The stark divergence does not end there. Mid-cap industrial Comfort Systems USA is the third-largest position in KRUZ, with fellow mid-cap National Fuel Gas and low-profile energy services company NGL Energy Partners also in the top 10. None of these are anywhere to be seen in NANC.

“It’s truly astonishing how different they are,” said Cooper. “There are 1,200 names between the funds and the overlap between them is almost non-existent. It’s almost like a psychology test for a world view.”

KRUZ has just a 3.8 per cent exposure to the Magnificent Seven tech stocks, compared with their 28.7 per cent weighting in the S&P 500 and 35.6 per cent share of NANC. 

“There is perhaps a moral aversion to investing in some of these companies [among Republicans],” Cooper said. “They are coastal companies, they are the global elites that are often maligned in the conservative media their world view gets filtered through.”

Bryan Armour, director of passive strategies research, North America at Morningstar, said “politically, there is a pretty clear line of demarcation on what types of companies fit within each party”.

“The Democrat version is 1 per cent energy where the Republican one is almost 14 per cent. Building materials and industrials are the same,” said Armour, who added that while he was not overly surprised “it makes no sense to me that you would invest differently dependent on your political beliefs”.

Cooper believed that each political tribe not only saw the world differently but also was positioning for their respective candidate to win November’s presidential election. 

NANC’s portfolio is “very cloud-focused, tech-focused, the world is fine, we are going to get three [US interest] rate cuts this year. Everything is rosy. That is a world in which [Joe] Biden wins re-election,” he said.

“The world in which you don’t get rate cuts is diametrically opposed. If you think [Donald] Trump is going to win the election, in that world energy is going to outperform. There are going to be enormous tax breaks for assets like this, 100 per cent that is what is driving [KRUZ’s portfolio],” Cooper added.

And not only do Democrats and Republicans perceive a different future, they even see the present very differently.

“Our political divide is so stark and so insanely wide that liberals and conservatives literally do not even see the same economy,” Cooper said.

This ties in with data on economic sentiment.

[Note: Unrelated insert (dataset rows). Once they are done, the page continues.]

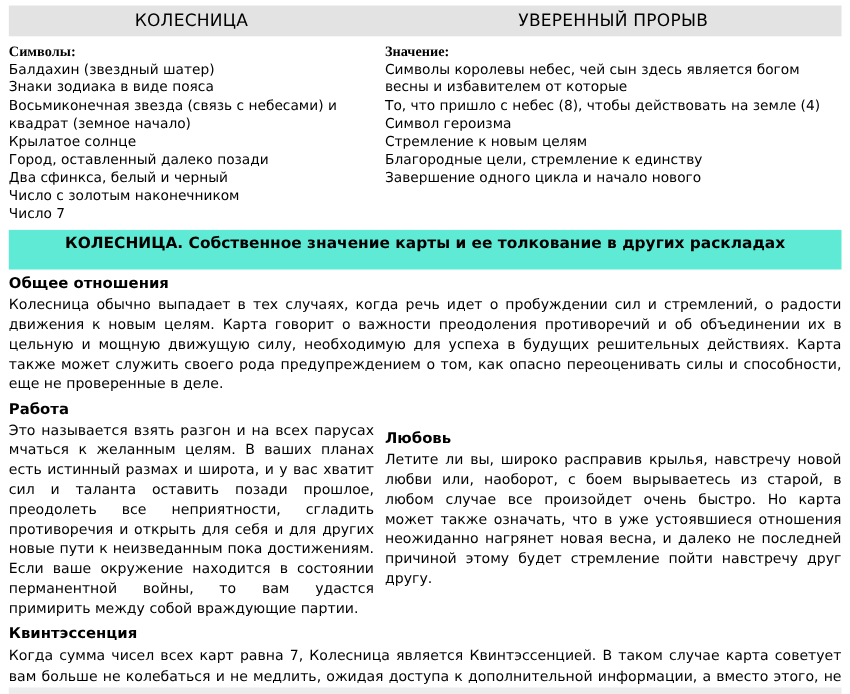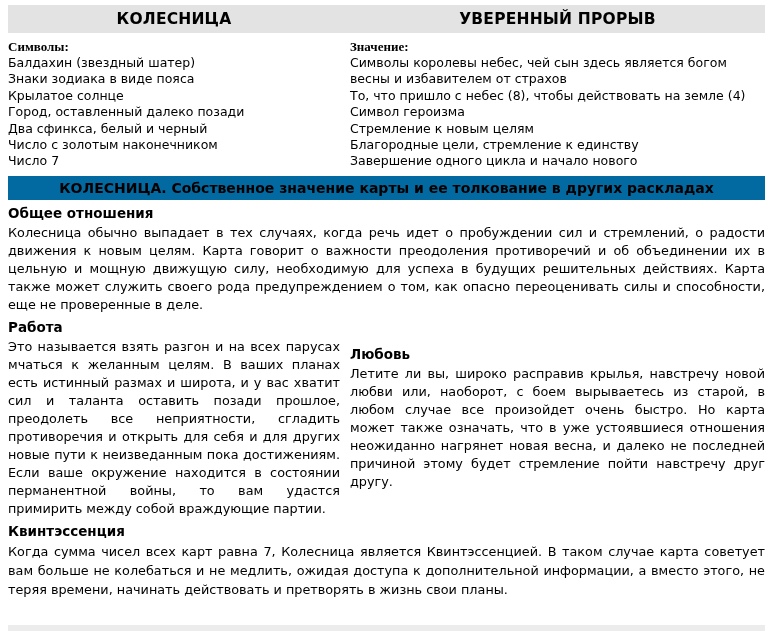--- a/index.html
+++ b/index.html
@@ -31,7 +31,7 @@
   }
   .top-title {
     text-align: center;
-    font-weight: bold;
+    font-weight: normal;
     font-size: 15.5px;
     letter-spacing: 0.2px;
   }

During the Trump presidency about 60 per cent of Republicans said they believed the US economy was getting better, while only around 10 per cent of Democrats did, according to data compiled by YouGov and The Economist.

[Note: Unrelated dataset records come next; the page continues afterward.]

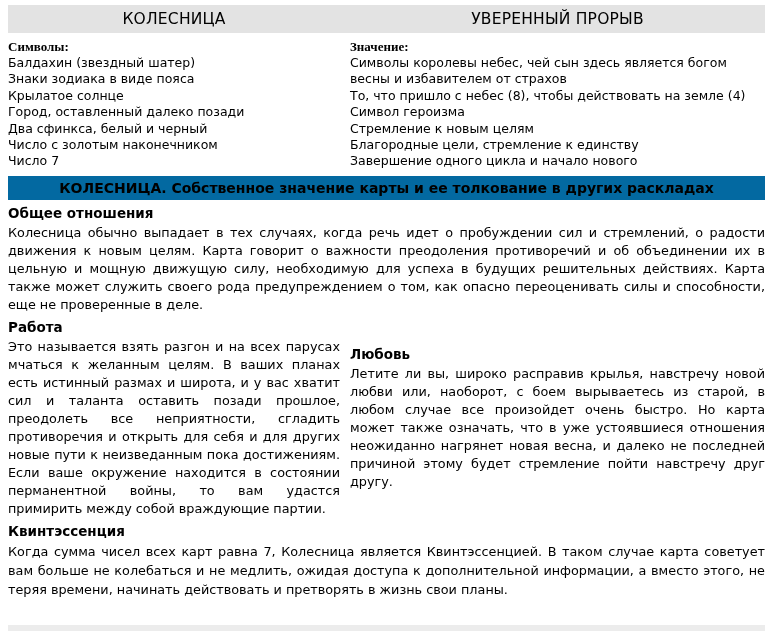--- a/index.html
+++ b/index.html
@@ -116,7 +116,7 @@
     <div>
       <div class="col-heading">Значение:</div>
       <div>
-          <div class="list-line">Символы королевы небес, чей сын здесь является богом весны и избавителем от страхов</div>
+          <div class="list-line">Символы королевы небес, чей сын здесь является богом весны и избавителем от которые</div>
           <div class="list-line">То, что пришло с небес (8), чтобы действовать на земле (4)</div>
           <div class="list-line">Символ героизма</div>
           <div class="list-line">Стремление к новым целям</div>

However, by the time Biden took office in January 2021, economic sentiment among Republicans had plummeted while Democrats immediately started feeling better about the economy. 

Cooper argued that each ETF’s outperformance against what he regards as their respective benchmark suggested the companies overweighted in both ETFs were materially better than the average listed firm.

“The wisdom of the crowd of Congress having the most access to information and choosing to own them is the secret sauce.”

Armour was unconvinced by Cooper’s suggestion that the Dow was a fair comparison for KRUZ, however. He also doubted whether NANC’s outperformance reflected any secret sauce.

“The reason it has done so well is because it’s very tech-heavy,” Armour said. “If the idea is to isolate some sort of insider knowledge, I don’t think this would be the way to do that. I don’t think there is an edge here.”